▶ [What you need to do]:
1. In the Spark Parquet bug notice, which version is listed as affected?
2. Print the part of the Spark Parquet bug notice that opens with the words containing "Assignee: Apache Spark" and closes with "that I tried.".
3. Write what comes next in the Spark Parquet bug notice, picking up after its last line.

━━ Excerpt to read

[jira] [Assigned] (SPARK-32317) Parquet file loading with different schema(Decimal(N, P)) in files is not working as expected

Apache Spark (Jira) Mon, 31 Aug 2020 10:34:53 -0700


     [ 
https://issues.apache.org/jira/browse/SPARK-32317?page=com.atlassian.jira.plugin.system.issuetabpanels:all-tabpanel
 ]


Apache Spark reassigned SPARK-32317:
------------------------------------

    Assignee: Apache Spark

> Parquet file loading with different schema(Decimal(N, P)) in files is not 
> working as expected
> ---------------------------------------------------------------------------------------------
>
>                 Key: SPARK-32317
>                 URL: https://issues.apache.org/jira/browse/SPARK-32317
>             Project: Spark
>          Issue Type: Bug
>          Components: PySpark
>    Affects Versions: 3.0.0
>         Environment: Its failing in all environments that I tried.

━━━━
━━ Given entries

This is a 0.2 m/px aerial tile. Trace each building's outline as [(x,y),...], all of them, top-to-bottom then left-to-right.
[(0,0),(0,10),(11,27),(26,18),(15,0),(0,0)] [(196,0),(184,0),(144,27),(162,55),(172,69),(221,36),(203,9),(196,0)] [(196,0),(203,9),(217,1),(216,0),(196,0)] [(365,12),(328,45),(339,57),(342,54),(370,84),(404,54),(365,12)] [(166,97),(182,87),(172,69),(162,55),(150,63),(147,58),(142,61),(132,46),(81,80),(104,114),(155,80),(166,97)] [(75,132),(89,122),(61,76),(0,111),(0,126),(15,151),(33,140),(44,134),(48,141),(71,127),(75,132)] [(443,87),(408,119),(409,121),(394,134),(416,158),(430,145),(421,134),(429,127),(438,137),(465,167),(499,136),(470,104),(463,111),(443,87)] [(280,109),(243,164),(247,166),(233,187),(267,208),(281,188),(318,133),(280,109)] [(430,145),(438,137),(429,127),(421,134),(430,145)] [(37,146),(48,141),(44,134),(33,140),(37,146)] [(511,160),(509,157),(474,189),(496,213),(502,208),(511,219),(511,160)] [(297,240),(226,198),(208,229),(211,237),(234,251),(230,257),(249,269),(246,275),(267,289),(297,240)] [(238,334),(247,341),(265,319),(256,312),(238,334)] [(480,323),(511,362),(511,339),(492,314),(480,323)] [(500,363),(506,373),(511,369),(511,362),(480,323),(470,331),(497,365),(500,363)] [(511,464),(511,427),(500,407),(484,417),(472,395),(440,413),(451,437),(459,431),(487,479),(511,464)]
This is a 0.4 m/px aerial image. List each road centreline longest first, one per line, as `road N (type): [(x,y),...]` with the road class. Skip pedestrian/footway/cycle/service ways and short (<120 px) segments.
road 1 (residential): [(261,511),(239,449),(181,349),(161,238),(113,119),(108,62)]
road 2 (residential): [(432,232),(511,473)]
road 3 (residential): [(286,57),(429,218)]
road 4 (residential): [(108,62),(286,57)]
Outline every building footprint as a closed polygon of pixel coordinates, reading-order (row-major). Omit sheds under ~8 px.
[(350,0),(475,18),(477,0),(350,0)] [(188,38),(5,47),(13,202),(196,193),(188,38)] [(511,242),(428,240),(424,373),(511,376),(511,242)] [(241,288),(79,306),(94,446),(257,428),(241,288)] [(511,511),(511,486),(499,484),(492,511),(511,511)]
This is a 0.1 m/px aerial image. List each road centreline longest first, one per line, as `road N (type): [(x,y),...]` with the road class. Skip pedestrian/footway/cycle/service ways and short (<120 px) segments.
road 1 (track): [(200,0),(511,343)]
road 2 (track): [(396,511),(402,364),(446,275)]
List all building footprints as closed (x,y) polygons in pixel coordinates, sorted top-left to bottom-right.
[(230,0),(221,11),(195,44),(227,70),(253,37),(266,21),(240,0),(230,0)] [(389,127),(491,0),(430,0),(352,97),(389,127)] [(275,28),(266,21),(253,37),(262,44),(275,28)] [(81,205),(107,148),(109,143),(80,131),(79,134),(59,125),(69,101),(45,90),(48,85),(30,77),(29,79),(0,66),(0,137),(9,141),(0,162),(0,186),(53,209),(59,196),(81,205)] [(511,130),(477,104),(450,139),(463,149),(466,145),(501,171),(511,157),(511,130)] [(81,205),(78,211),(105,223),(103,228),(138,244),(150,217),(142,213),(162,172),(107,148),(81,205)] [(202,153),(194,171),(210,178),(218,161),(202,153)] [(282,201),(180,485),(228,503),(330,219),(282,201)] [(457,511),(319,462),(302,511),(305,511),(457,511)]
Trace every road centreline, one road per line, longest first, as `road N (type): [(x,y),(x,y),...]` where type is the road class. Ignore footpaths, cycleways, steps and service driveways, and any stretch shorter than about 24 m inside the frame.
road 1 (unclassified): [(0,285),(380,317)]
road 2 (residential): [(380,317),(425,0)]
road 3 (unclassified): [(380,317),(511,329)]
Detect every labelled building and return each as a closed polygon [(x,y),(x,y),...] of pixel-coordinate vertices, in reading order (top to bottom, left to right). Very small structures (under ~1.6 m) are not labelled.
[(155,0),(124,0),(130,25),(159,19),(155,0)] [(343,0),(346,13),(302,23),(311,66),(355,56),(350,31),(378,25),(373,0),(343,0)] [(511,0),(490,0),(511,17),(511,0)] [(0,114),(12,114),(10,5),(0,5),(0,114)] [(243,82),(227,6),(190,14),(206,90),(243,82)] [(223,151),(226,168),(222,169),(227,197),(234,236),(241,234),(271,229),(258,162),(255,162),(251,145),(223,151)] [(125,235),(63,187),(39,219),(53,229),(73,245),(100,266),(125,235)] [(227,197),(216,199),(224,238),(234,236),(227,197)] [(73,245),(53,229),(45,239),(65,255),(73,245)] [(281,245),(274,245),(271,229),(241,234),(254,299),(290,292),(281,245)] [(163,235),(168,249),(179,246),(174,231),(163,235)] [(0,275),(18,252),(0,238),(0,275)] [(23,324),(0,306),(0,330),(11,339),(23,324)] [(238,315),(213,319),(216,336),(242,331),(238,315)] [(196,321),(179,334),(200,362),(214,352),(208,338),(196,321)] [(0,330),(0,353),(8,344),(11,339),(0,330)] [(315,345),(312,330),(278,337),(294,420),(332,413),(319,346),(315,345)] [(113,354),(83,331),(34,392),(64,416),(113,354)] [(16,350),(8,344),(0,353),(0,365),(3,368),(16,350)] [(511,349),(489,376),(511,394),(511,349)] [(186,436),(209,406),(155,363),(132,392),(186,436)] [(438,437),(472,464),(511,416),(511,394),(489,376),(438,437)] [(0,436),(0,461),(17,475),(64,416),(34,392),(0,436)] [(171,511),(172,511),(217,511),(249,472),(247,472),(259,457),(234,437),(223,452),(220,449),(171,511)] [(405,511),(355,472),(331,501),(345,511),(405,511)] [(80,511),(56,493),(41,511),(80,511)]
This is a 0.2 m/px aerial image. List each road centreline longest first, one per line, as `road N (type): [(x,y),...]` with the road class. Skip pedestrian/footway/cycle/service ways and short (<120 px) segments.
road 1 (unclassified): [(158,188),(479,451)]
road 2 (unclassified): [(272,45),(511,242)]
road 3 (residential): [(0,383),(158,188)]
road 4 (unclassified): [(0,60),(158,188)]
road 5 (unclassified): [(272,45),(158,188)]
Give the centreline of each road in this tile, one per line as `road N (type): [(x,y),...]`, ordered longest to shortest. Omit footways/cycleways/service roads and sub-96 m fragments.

━━━━

▶ [The answers]:
1. 3.0.0

2.
Assignee: Apache Spark

> Parquet file loading with different schema(Decimal(N, P)) in files is not 
> working as expected
> ---------------------------------------------------------------------------------------------
>
>                 Key: SPARK-32317
>                 URL: https://issues.apache.org/jira/browse/SPARK-32317
>             Project: Spark
>          Issue Type: Bug
>          Components: PySpark
>    Affects Versions: 3.0.0
>         Environment: Its failing in all environments that I tried.

3.
>            Reporter: Krish
>            Assignee: Apache Spark
>            Priority: Major
>              Labels: easyfix
>   Original Estimate: 24h
>  Remaining Estimate: 24h
>
> Hi,
>  
> We generate parquet files which are partitioned on Date on a daily basis, and 
> we send updates to historical data some times, what we noticed is due to some 
> configuration error the patch data schema is inconsistent to earlier files.
> Assuming we had files generated with schema having ID and Amount as fields. 
> Historical data is having schema like ID INT, AMOUNT DECIMAL(15,6) and the 
> files we send as updates has schema like DECIMAL(15,2). 
>  
> Having two different schema in a Date partition and when we load the data of 
> a Date into spark, it is loading the data but the amount is getting 
> manipulated.
>  
> file1.snappy.parquet
>  ID: INT
>  AMOUNT: DECIMAL(15,6)
>  Content:
>  1,19500.00
>  2,198.34
> file2.snappy.parquet
>  ID: INT
>  AMOUNT: DECIMAL(15,2)
>  Content:
>  1,19500.00
>  3,198.34
> Load these two files togeather
> df3 = spark.read.parquet("output/")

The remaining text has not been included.